Susan explained to me how sometimes it was hard to convince women that they have to be

their best advocates: "we're always used to taking care of people, but we have to take care of ourselves. This is a time in our lives where we come first and to have this positive attitude and laughter and find the joy in every single day because that's what helps get us through. I think sometimes that's the difference between surviving and not surviving so it's really important."

Throughout her journey, Susan has not only created The Sparkle Caps Project, but has also

gained abundant personal growth. "I've gotten closer to God and talk more about Him where before I would never witness. I'm very shy, but I've given four speeches and I've loved doing that. My thought is that if God takes you to it then He's gonna take you through it so I know that God led me to do those speeches so He was going to get me through it. I never know how many people I have touched, but God does. It's amazing to have the best boss in the world."

Even years after her treatment has been over, Susan is still listening so that she can recognize

the people that God put in her path who need a gift bag but haven't been referred.
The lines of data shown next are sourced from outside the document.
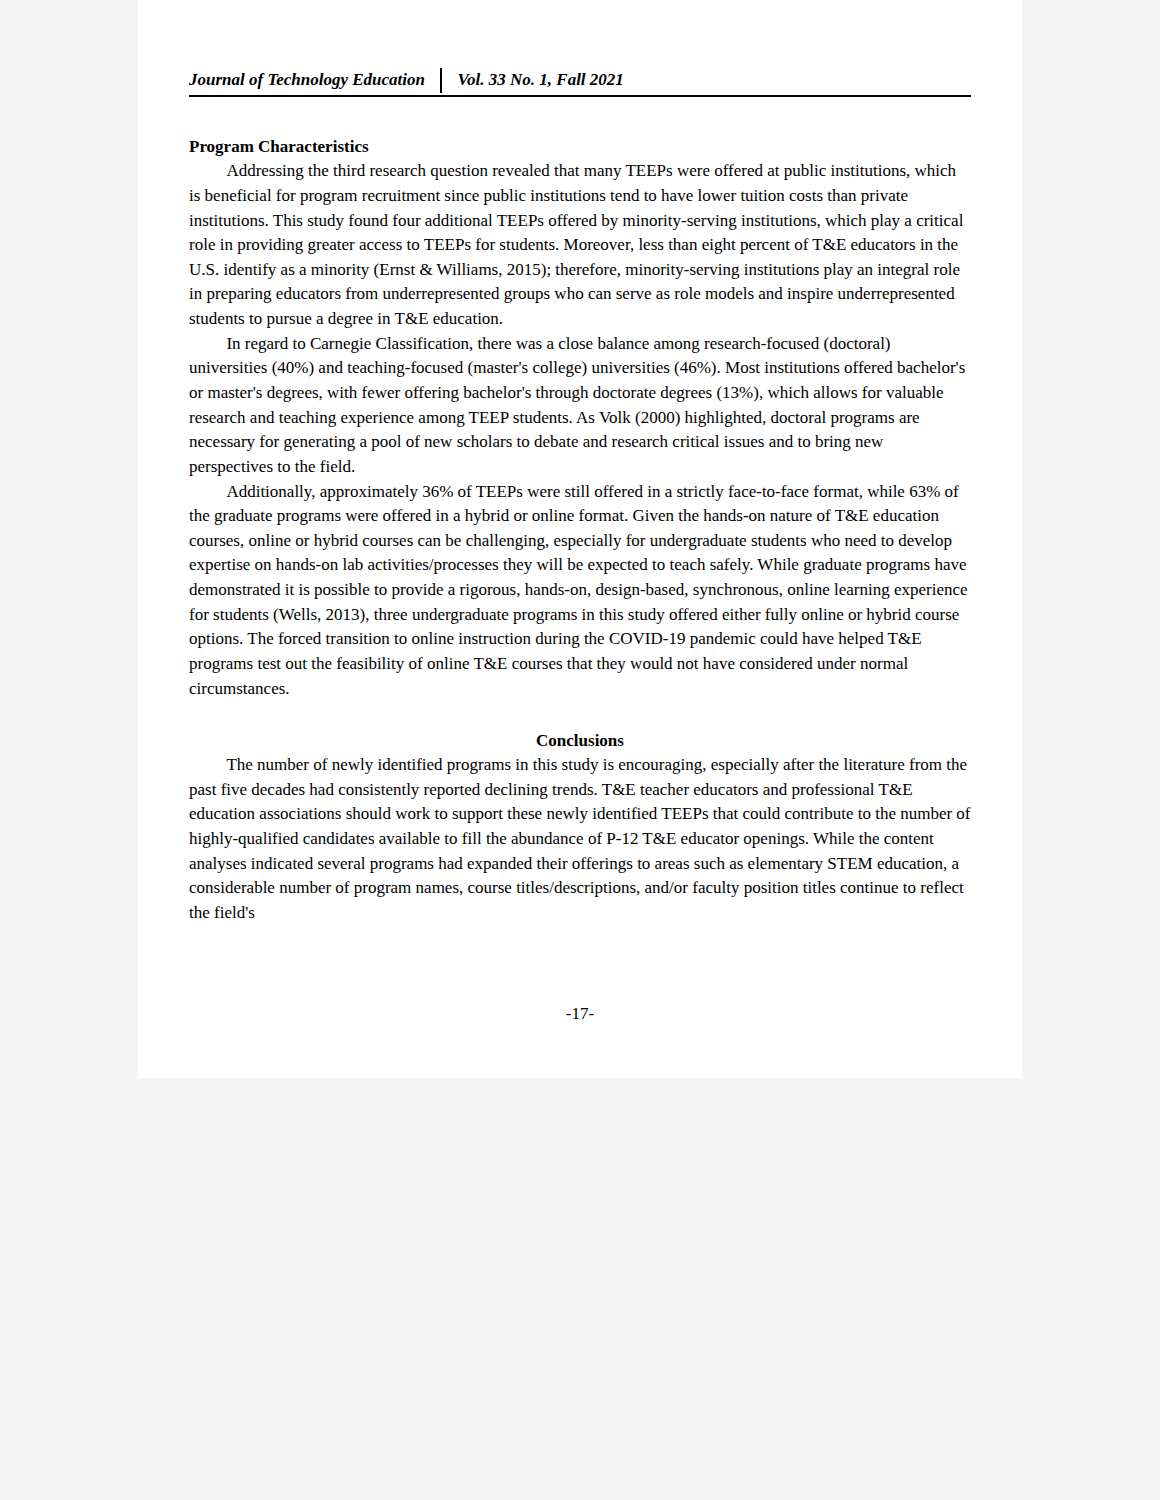Journal of Technology Education
Vol. 33 No. 1, Fall 2021
Program Characteristics
Addressing the third research question revealed that many TEEPs were offered at public institutions, which is beneficial for program recruitment since public institutions tend to have lower tuition costs than private institutions. This study found four additional TEEPs offered by minority-serving institutions, which play a critical role in providing greater access to TEEPs for students. Moreover, less than eight percent of T&E educators in the U.S. identify as a minority (Ernst & Williams, 2015); therefore, minority-serving institutions play an integral role in preparing educators from underrepresented groups who can serve as role models and inspire underrepresented students to pursue a degree in T&E education.
In regard to Carnegie Classification, there was a close balance among research-focused (doctoral) universities (40%) and teaching-focused (master's college) universities (46%). Most institutions offered bachelor's or master's degrees, with fewer offering bachelor's through doctorate degrees (13%), which allows for valuable research and teaching experience among TEEP students. As Volk (2000) highlighted, doctoral programs are necessary for generating a pool of new scholars to debate and research critical issues and to bring new perspectives to the field.
Additionally, approximately 36% of TEEPs were still offered in a strictly face-to-face format, while 63% of the graduate programs were offered in a hybrid or online format. Given the hands-on nature of T&E education courses, online or hybrid courses can be challenging, especially for undergraduate students who need to develop expertise on hands-on lab activities/processes they will be expected to teach safely. While graduate programs have demonstrated it is possible to provide a rigorous, hands-on, design-based, synchronous, online learning experience for students (Wells, 2013), three undergraduate programs in this study offered either fully online or hybrid course options. The forced transition to online instruction during the COVID-19 pandemic could have helped T&E programs test out the feasibility of online T&E courses that they would not have considered under normal circumstances.
Conclusions
The number of newly identified programs in this study is encouraging, especially after the literature from the past five decades had consistently reported declining trends. T&E teacher educators and professional T&E education associations should work to support these newly identified TEEPs that could contribute to the number of highly-qualified candidates available to fill the abundance of P-12 T&E educator openings. While the content analyses indicated several programs had expanded their offerings to areas such as elementary STEM education, a considerable number of program names, course titles/descriptions, and/or faculty position titles continue to reflect the field's
-17-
The fact that Susan will listen to patients' stories and give them encouragement is something she finds out they don't get anywhere else. A woman Susan met on an elevator who knew she was dying was coming to SCOA for her labs, and the two talked for a few minutes before the woman went in the waiting room and Susan went to pass out gift bags. Susan was about to leave but knew she needed to turn around, so she started talking to the woman once again and they talked for 45 minutes. The woman said her family couldn't accept that she was dying and she needed to talk to someone so badly. The whole time the two were talking, the woman was never called for her lab, which usually took barely any time at all. The minute they got up to hug and say goodbye they called her. Before Susan left, the woman told her she really needed her today, which is one example of how this project is so much more than a gift bag.
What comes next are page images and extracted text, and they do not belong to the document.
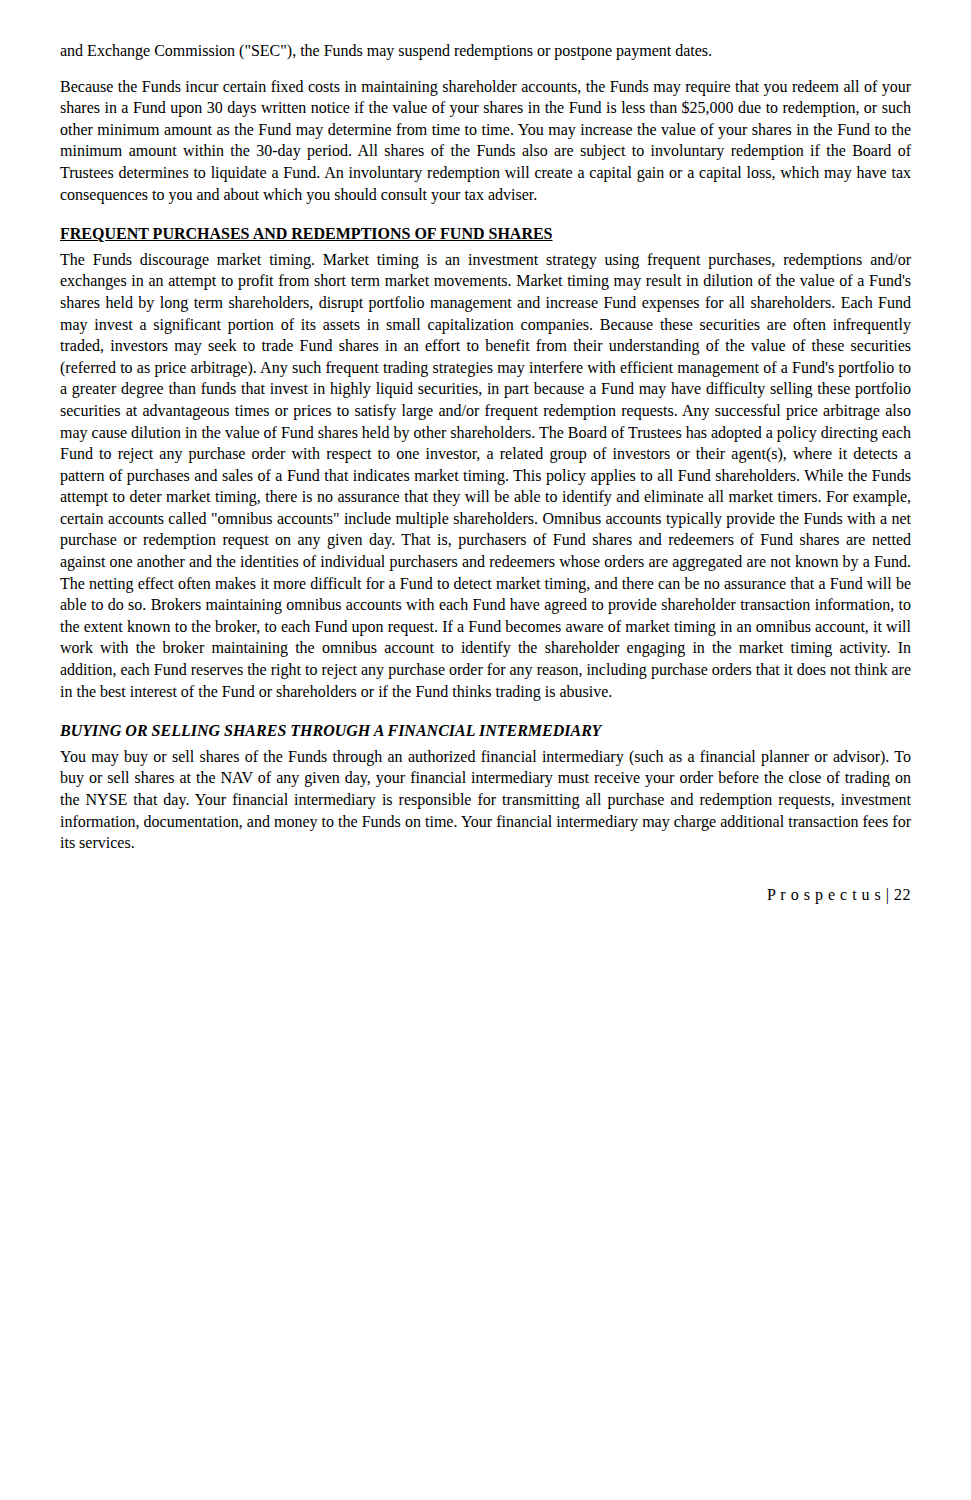and Exchange Commission ("SEC"), the Funds may suspend redemptions or postpone payment dates.
Because the Funds incur certain fixed costs in maintaining shareholder accounts, the Funds may require that you redeem all of your shares in a Fund upon 30 days written notice if the value of your shares in the Fund is less than $25,000 due to redemption, or such other minimum amount as the Fund may determine from time to time. You may increase the value of your shares in the Fund to the minimum amount within the 30-day period. All shares of the Funds also are subject to involuntary redemption if the Board of Trustees determines to liquidate a Fund. An involuntary redemption will create a capital gain or a capital loss, which may have tax consequences to you and about which you should consult your tax adviser.
FREQUENT PURCHASES AND REDEMPTIONS OF FUND SHARES
The Funds discourage market timing. Market timing is an investment strategy using frequent purchases, redemptions and/or exchanges in an attempt to profit from short term market movements. Market timing may result in dilution of the value of a Fund's shares held by long term shareholders, disrupt portfolio management and increase Fund expenses for all shareholders. Each Fund may invest a significant portion of its assets in small capitalization companies. Because these securities are often infrequently traded, investors may seek to trade Fund shares in an effort to benefit from their understanding of the value of these securities (referred to as price arbitrage). Any such frequent trading strategies may interfere with efficient management of a Fund's portfolio to a greater degree than funds that invest in highly liquid securities, in part because a Fund may have difficulty selling these portfolio securities at advantageous times or prices to satisfy large and/or frequent redemption requests. Any successful price arbitrage also may cause dilution in the value of Fund shares held by other shareholders. The Board of Trustees has adopted a policy directing each Fund to reject any purchase order with respect to one investor, a related group of investors or their agent(s), where it detects a pattern of purchases and sales of a Fund that indicates market timing. This policy applies to all Fund shareholders. While the Funds attempt to deter market timing, there is no assurance that they will be able to identify and eliminate all market timers. For example, certain accounts called "omnibus accounts" include multiple shareholders. Omnibus accounts typically provide the Funds with a net purchase or redemption request on any given day. That is, purchasers of Fund shares and redeemers of Fund shares are netted against one another and the identities of individual purchasers and redeemers whose orders are aggregated are not known by a Fund. The netting effect often makes it more difficult for a Fund to detect market timing, and there can be no assurance that a Fund will be able to do so. Brokers maintaining omnibus accounts with each Fund have agreed to provide shareholder transaction information, to the extent known to the broker, to each Fund upon request. If a Fund becomes aware of market timing in an omnibus account, it will work with the broker maintaining the omnibus account to identify the shareholder engaging in the market timing activity. In addition, each Fund reserves the right to reject any purchase order for any reason, including purchase orders that it does not think are in the best interest of the Fund or shareholders or if the Fund thinks trading is abusive.
BUYING OR SELLING SHARES THROUGH A FINANCIAL INTERMEDIARY
You may buy or sell shares of the Funds through an authorized financial intermediary (such as a financial planner or advisor). To buy or sell shares at the NAV of any given day, your financial intermediary must receive your order before the close of trading on the NYSE that day. Your financial intermediary is responsible for transmitting all purchase and redemption requests, investment information, documentation, and money to the Funds on time. Your financial intermediary may charge additional transaction fees for its services.
P r o s p e c t u s | 22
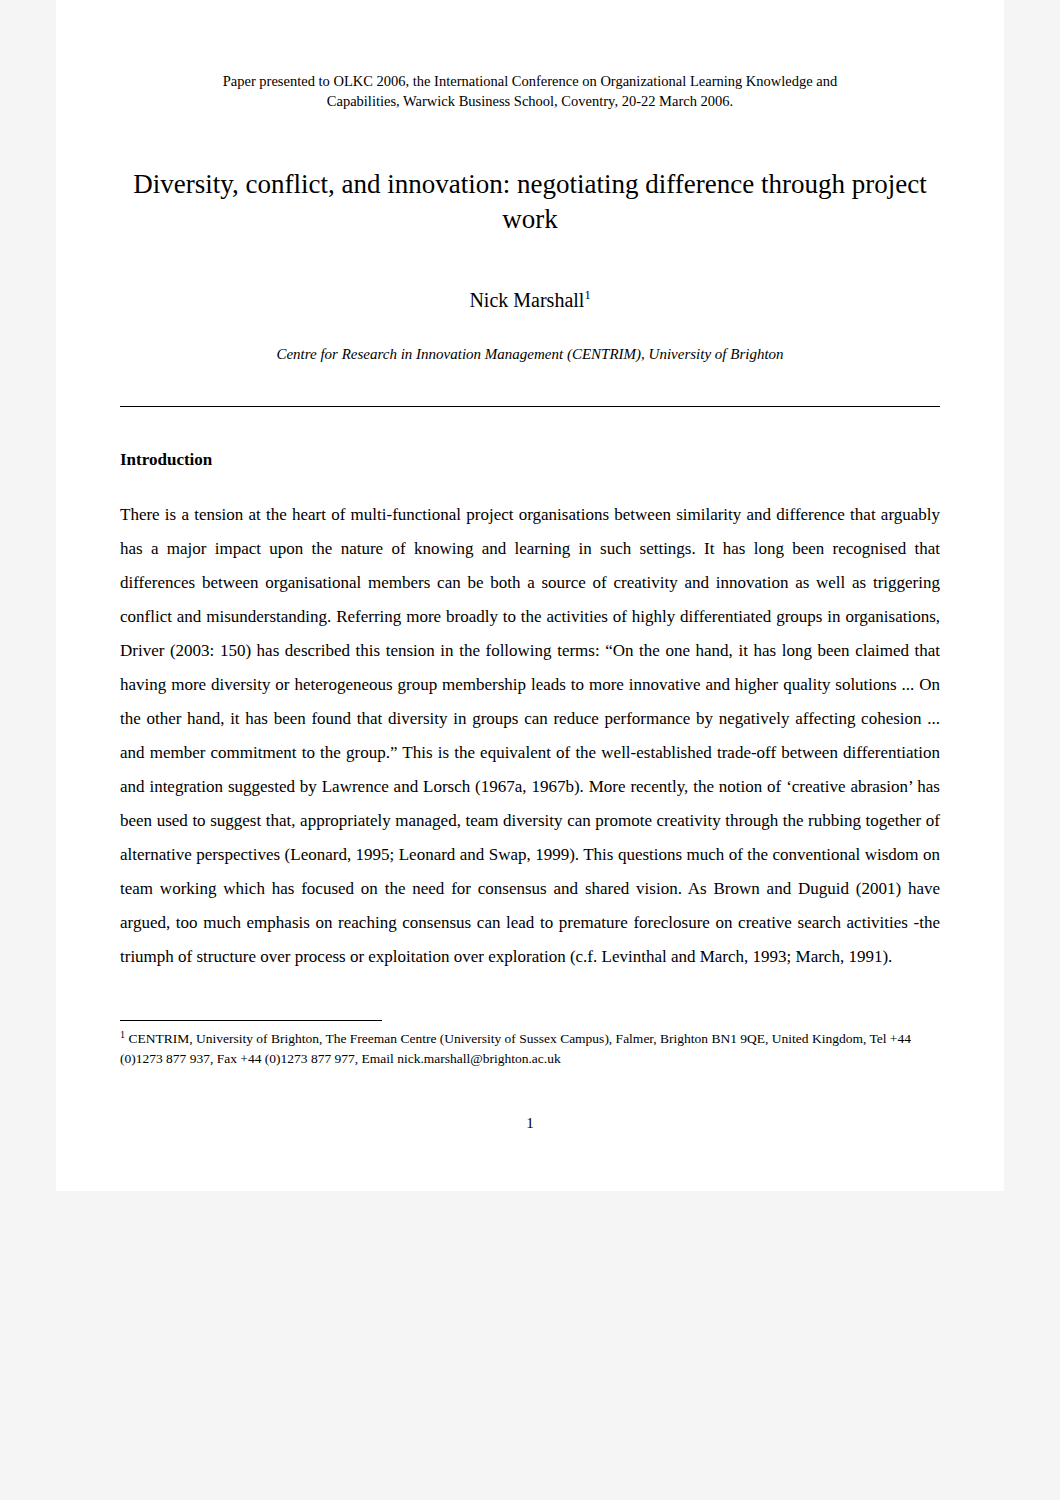Paper presented to OLKC 2006, the International Conference on Organizational Learning Knowledge and Capabilities, Warwick Business School, Coventry, 20-22 March 2006.
Diversity, conflict, and innovation: negotiating difference through project work
Nick Marshall1
Centre for Research in Innovation Management (CENTRIM), University of Brighton
Introduction
There is a tension at the heart of multi-functional project organisations between similarity and difference that arguably has a major impact upon the nature of knowing and learning in such settings. It has long been recognised that differences between organisational members can be both a source of creativity and innovation as well as triggering conflict and misunderstanding. Referring more broadly to the activities of highly differentiated groups in organisations, Driver (2003: 150) has described this tension in the following terms: “On the one hand, it has long been claimed that having more diversity or heterogeneous group membership leads to more innovative and higher quality solutions ... On the other hand, it has been found that diversity in groups can reduce performance by negatively affecting cohesion ... and member commitment to the group.” This is the equivalent of the well-established trade-off between differentiation and integration suggested by Lawrence and Lorsch (1967a, 1967b). More recently, the notion of ‘creative abrasion’ has been used to suggest that, appropriately managed, team diversity can promote creativity through the rubbing together of alternative perspectives (Leonard, 1995; Leonard and Swap, 1999). This questions much of the conventional wisdom on team working which has focused on the need for consensus and shared vision. As Brown and Duguid (2001) have argued, too much emphasis on reaching consensus can lead to premature foreclosure on creative search activities -the triumph of structure over process or exploitation over exploration (c.f. Levinthal and March, 1993; March, 1991).
1 CENTRIM, University of Brighton, The Freeman Centre (University of Sussex Campus), Falmer, Brighton BN1 9QE, United Kingdom, Tel +44 (0)1273 877 937, Fax +44 (0)1273 877 977, Email nick.marshall@brighton.ac.uk
1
Though Susan is constantly preparing gift bags and meeting women who are battling cancer, she told me that she barely ever thinks about her breast cancer. "My friend who helped me when I first started, she's a 25-year breast cancer survivor, I told her about how sensitive it is handing out gift bags. I always have to take a day off when I've gone out to SCOA because I have to emotionally heal the next day because I cry a lot, and she said, 'Well that's because you're thinking about your own breast cancer journey' but it's actually the furthest thing from my mind. Someone will ask me about it and I'll have to stop and think about it, 'oh I am a breast cancer survivor' because instead I'm thinking about what they are going through and I'm helping them."
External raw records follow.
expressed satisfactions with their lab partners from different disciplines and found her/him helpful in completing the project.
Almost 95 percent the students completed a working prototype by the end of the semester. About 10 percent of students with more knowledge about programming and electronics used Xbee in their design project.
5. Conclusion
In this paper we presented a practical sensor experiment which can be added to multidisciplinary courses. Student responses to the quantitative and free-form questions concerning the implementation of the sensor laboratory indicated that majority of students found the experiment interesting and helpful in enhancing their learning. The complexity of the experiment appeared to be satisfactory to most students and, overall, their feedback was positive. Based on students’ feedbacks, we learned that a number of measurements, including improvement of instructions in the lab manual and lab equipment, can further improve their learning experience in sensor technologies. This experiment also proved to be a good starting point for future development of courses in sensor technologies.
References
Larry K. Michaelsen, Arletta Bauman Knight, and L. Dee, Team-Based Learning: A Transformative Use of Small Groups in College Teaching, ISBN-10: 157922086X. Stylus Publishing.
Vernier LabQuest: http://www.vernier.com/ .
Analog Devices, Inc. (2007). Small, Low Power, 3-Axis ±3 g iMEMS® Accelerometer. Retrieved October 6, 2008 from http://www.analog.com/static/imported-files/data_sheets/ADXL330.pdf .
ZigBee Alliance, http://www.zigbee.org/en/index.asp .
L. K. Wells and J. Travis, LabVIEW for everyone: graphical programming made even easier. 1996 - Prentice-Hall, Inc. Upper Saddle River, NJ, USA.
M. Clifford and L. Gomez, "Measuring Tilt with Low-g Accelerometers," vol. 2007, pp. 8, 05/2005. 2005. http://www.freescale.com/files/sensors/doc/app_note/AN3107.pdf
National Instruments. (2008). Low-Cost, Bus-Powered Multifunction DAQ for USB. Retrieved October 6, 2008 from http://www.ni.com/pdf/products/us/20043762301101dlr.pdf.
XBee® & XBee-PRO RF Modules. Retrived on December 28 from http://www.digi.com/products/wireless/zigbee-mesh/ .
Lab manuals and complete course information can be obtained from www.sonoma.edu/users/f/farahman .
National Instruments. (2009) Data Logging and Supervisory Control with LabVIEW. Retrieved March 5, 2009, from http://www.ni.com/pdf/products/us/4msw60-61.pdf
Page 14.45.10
Each gift bag includes a HOT CHICK cap, a knit or crocheted cap, one book from a selection

Susan has including "The Red Sea Rules" and "Jesus Calling" a personal novel, a crossword or word-finder, a handmade angel and gift note, a mini gift bag of goodies to use in the chemo chair, and personal letters to bless each recipient, which are all funded by donations and sponsors. Each woman gets these items from Susan when she delivers them to SCOA. You can find this information and more, including how to donate to this vision, at, and I can assure you that this God- loving woman has put her heart and soul into this project that has reached almost 1200 women with gift bags. My interview with Susan showed me the impact a woman can make from simply listening, and

how this project is so, so much more than just a gift bag.